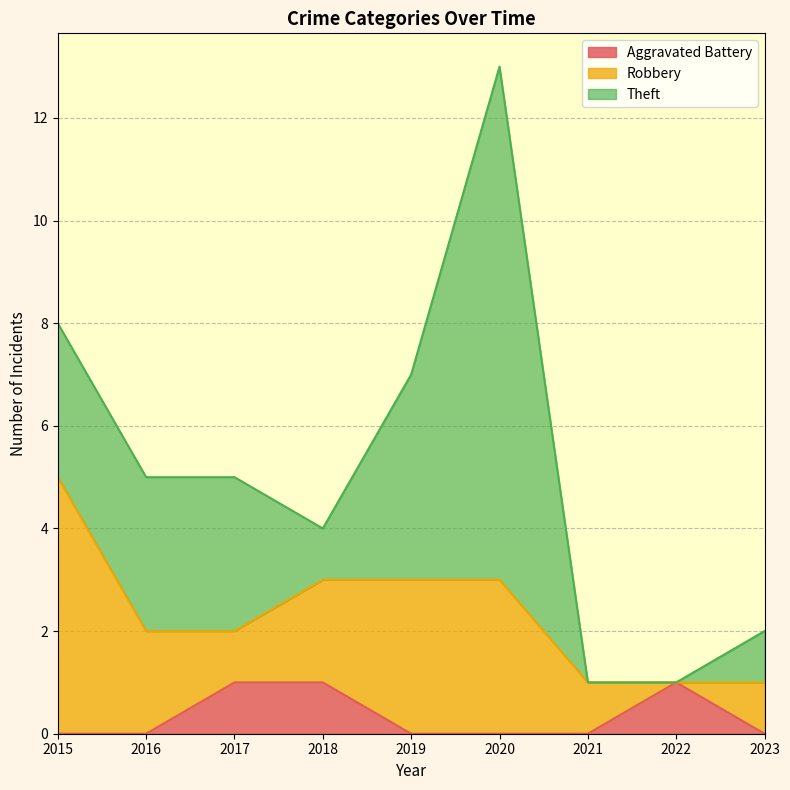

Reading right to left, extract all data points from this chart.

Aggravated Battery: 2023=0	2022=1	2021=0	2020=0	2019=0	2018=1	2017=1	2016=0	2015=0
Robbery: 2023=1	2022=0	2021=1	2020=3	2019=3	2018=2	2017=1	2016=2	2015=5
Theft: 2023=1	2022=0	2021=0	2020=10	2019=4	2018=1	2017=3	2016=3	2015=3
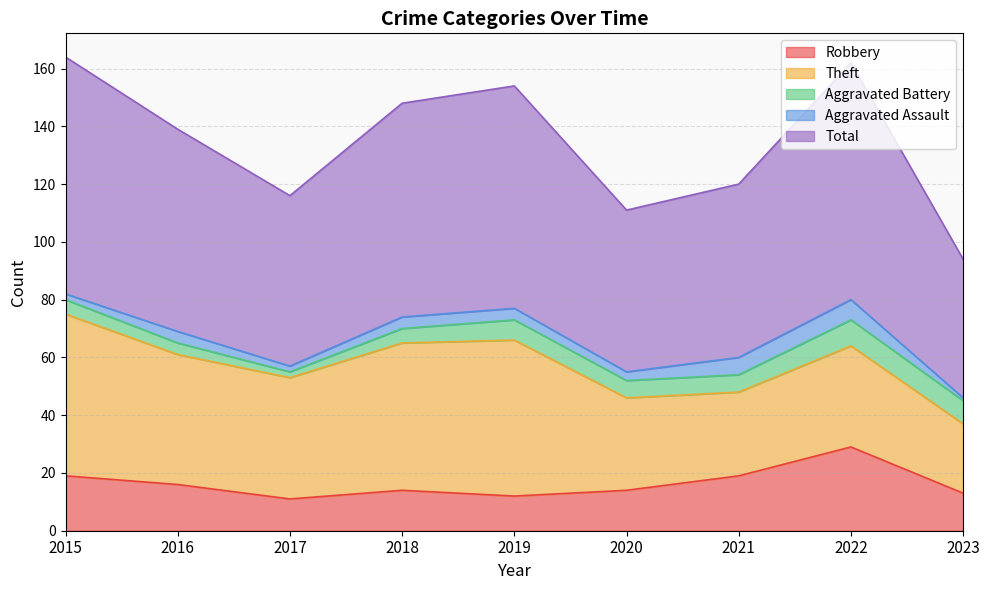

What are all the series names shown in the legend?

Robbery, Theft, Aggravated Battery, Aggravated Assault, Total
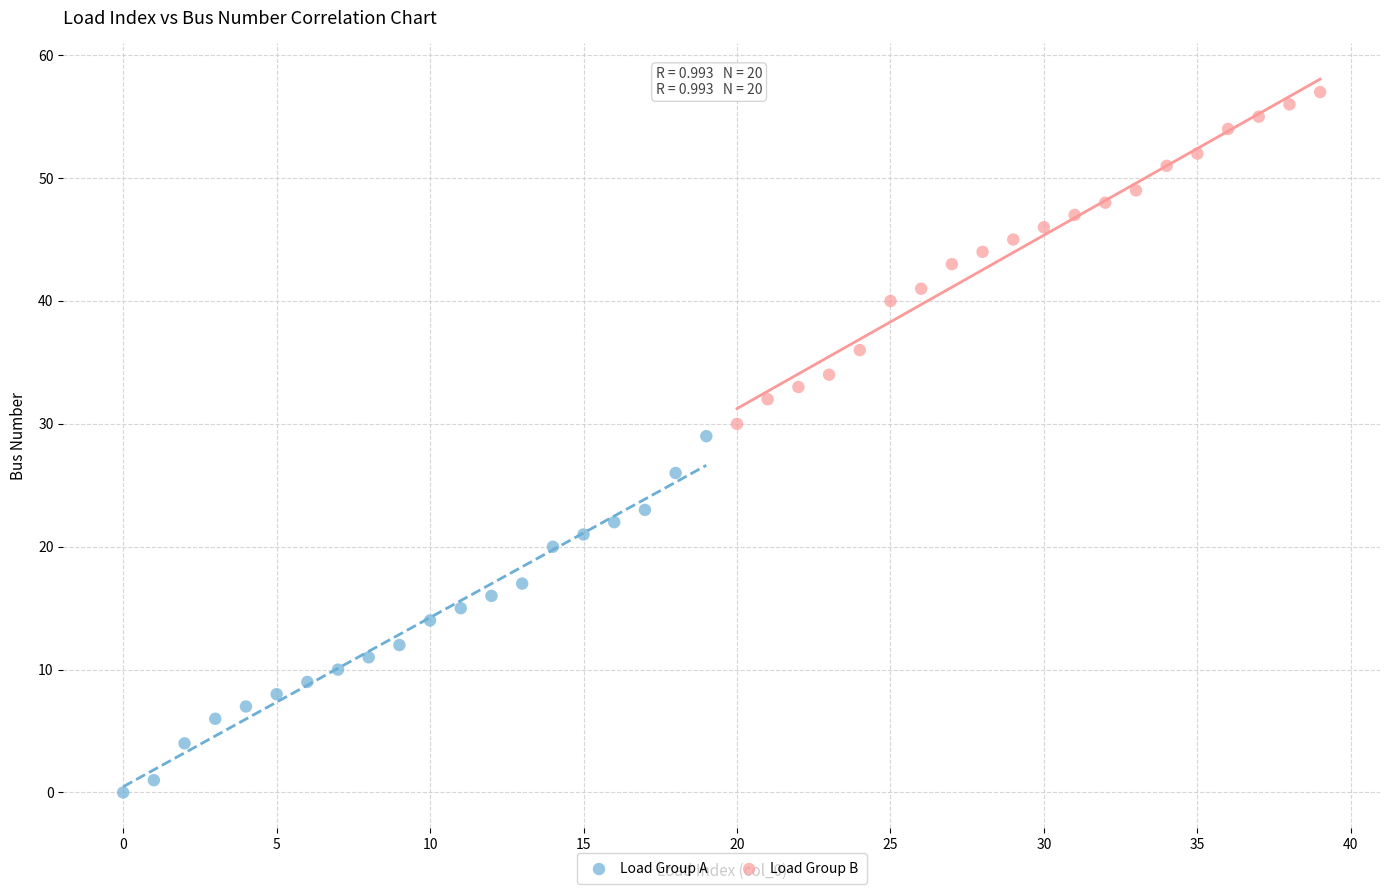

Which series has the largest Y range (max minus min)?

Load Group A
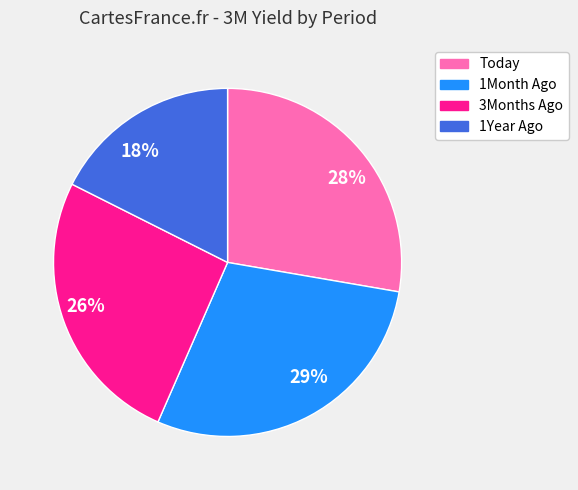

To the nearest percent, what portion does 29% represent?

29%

Travail demandé:
Renvoyez à l'identique toutes les lignes des entrées ci-dessus, en omettant les images.

Espace de réponse:
Reading right to left, extract all data points from this chart.

Aggravated Battery: 2023=0	2022=1	2021=0	2020=0	2019=0	2018=1	2017=1	2016=0	2015=0
Robbery: 2023=1	2022=0	2021=1	2020=3	2019=3	2018=2	2017=1	2016=2	2015=5
Theft: 2023=1	2022=0	2021=0	2020=10	2019=4	2018=1	2017=3	2016=3	2015=3

What are all the series names shown in the legend?

Robbery, Theft, Aggravated Battery, Aggravated Assault, Total

Which series has the largest Y range (max minus min)?

Load Group A

To the nearest percent, what portion does 29% represent?

29%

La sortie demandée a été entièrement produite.